— Start Provided passage —
[BioRuby] GFF3

Michael Paulini mh6 at sanger.ac.uk
Thu Aug 12 14:42:23 UTC 2010


  Pjotr,

are you coming over to the GMOD meeting in Cambridge?
Because if we need/want to make changes to teh GFF3 specifications, we could discuss it there, as some from Lincoln's 
group will also be there.

... and yes, the inlined fasta at the end is not a perfect solution.

Michael

On 12/08/10 15:30, Pjotr Prins wrote:
> I intend to use GFF3 and document its use.
>
> In my gff3 github branch (see http://github.com/pjotrp/bioruby/tree/gff3) I
> have just added a first example for fetching sequence data from GFF3. First I
> took an example from Lincoln Stein (in his BioPerl repository) and stuck that
> in ./test/data/gff/test.gff3. This data contains empty lines - so I modified
> the GFF3 parser to ignore those.
— End Provided passage —
== Stated task 1 ==
Echo the stretch of the GFF3 mailing-list post from "[BioRuby] GFF3" through "also be there.".
== Stated task 2 ==
According to the GFF3 mailing-list post, how did Pjotr change the GFF3 parser after finding empty lines in the test data?
== Stated task 3 ==
Pick up the GFF3 mailing-list post after its final sentence and continue writing it.
— Start Extracted information —
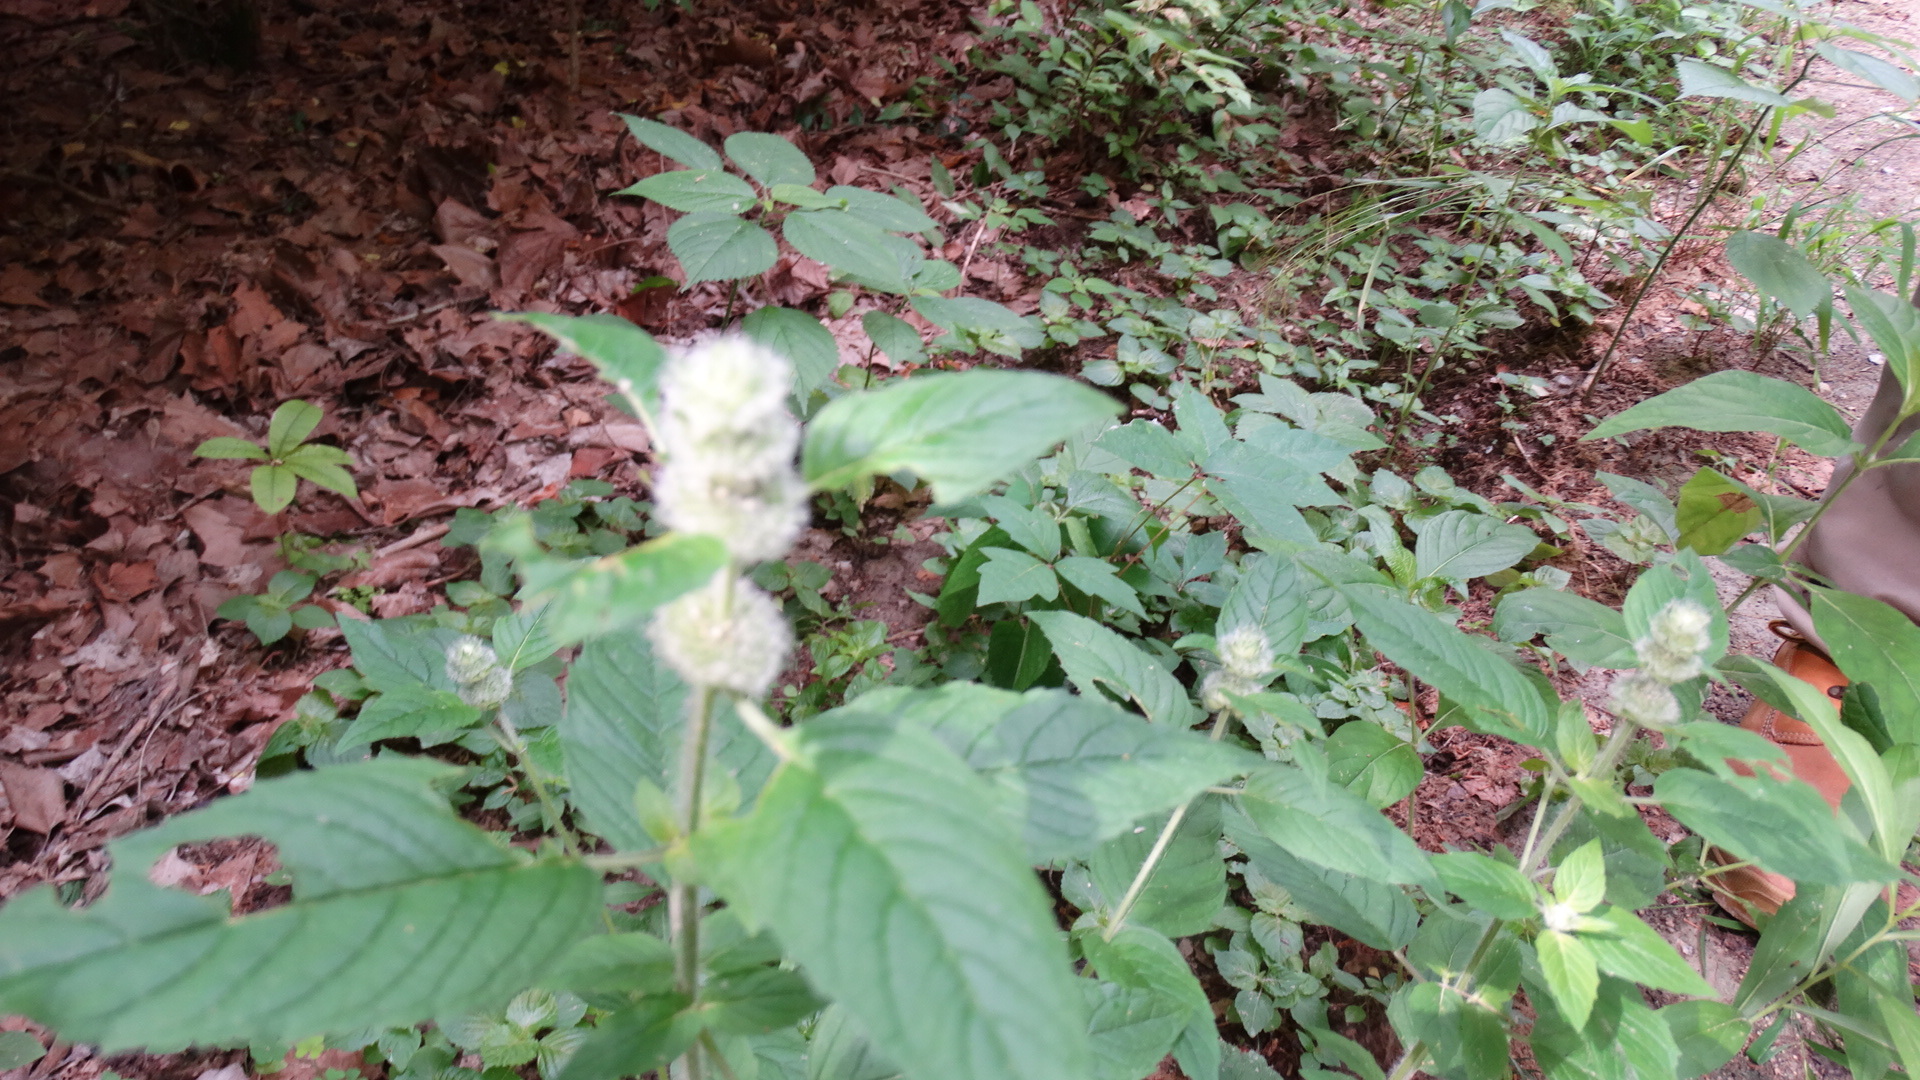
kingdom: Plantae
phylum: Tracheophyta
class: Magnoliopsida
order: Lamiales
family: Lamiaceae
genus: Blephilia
— End Extracted information —
== Final answer 1 ==
[BioRuby] GFF3

Michael Paulini mh6 at sanger.ac.uk
Thu Aug 12 14:42:23 UTC 2010


  Pjotr,

are you coming over to the GMOD meeting in Cambridge?
Because if we need/want to make changes to teh GFF3 specifications, we could discuss it there, as some from Lincoln's 
group will also be there.

== Final answer 2 ==
He modified the parser to ignore the empty lines.

== Final answer 3 ==
>
> Before I continue, I also wonder about the wisdom of including a
> Bio::FastaFormat record *inside* a Bio::Sequence record. This duplicates the
> @definition with @entry_id. Not only that, the sequence contains white space,
> which does not match GFF's positioning data:
>
> #<Bio::Sequence:0xb7c2b354 @entry_id="test01",
> @source_data=#<Bio::FastaFormat:0xb7c31574 @entry_overrun=nil,
> @data="\nACGAAGATTTGTATGACTGATTTATCCTGGACAGGCATTGGTCAGATGTCTCCTTCCGTATCGTCGTTTA\nGTTGCAAATCCGAGTGTTCGGGGGTATTGCTATTTGCCACCTAGAAGCGCAACATGCCCAGCTTCACACA\nCCATAGCGAACACGCCGCCCCGGTGGCGACTATCGGTCGAAGTTAAGACAATTCATGGGCGAAACGAGAT\nAATGGGTACTGCACCCCTCGTCCTGTAGAGACGTCACAGCCAACGTGCCTTCTTATCTTGATACATTAGT\nGCCCAAGAATGCGATCCCAGAAGTCTTGGTTCTAAAGTCGTCGGAAAGATTTGAGGAACTGCCATACAGC\nCCGTGGGTGAAACTGTCGACATCCATTGTGCGAATAGGCCTGCTAGTGAC\n\n",
> @definition="test01">>
>
> Now, to print FASTA I now do:
>
>    gff3.sequences.each do | item |
>      print item.to_fasta(item.entry_id, 70)
>    end
>
> (to_fasta is being deprecated)
>
> To get a FASTA sequence I would like to do the sane:
>
>    gff3.sequences.each do | item |
>      rec = Bio::FastaFormat.new('>  '+item.definition.strip+"\n"+item.data)
>      print rec
>    end
>
> where item.data is just the clean sequence.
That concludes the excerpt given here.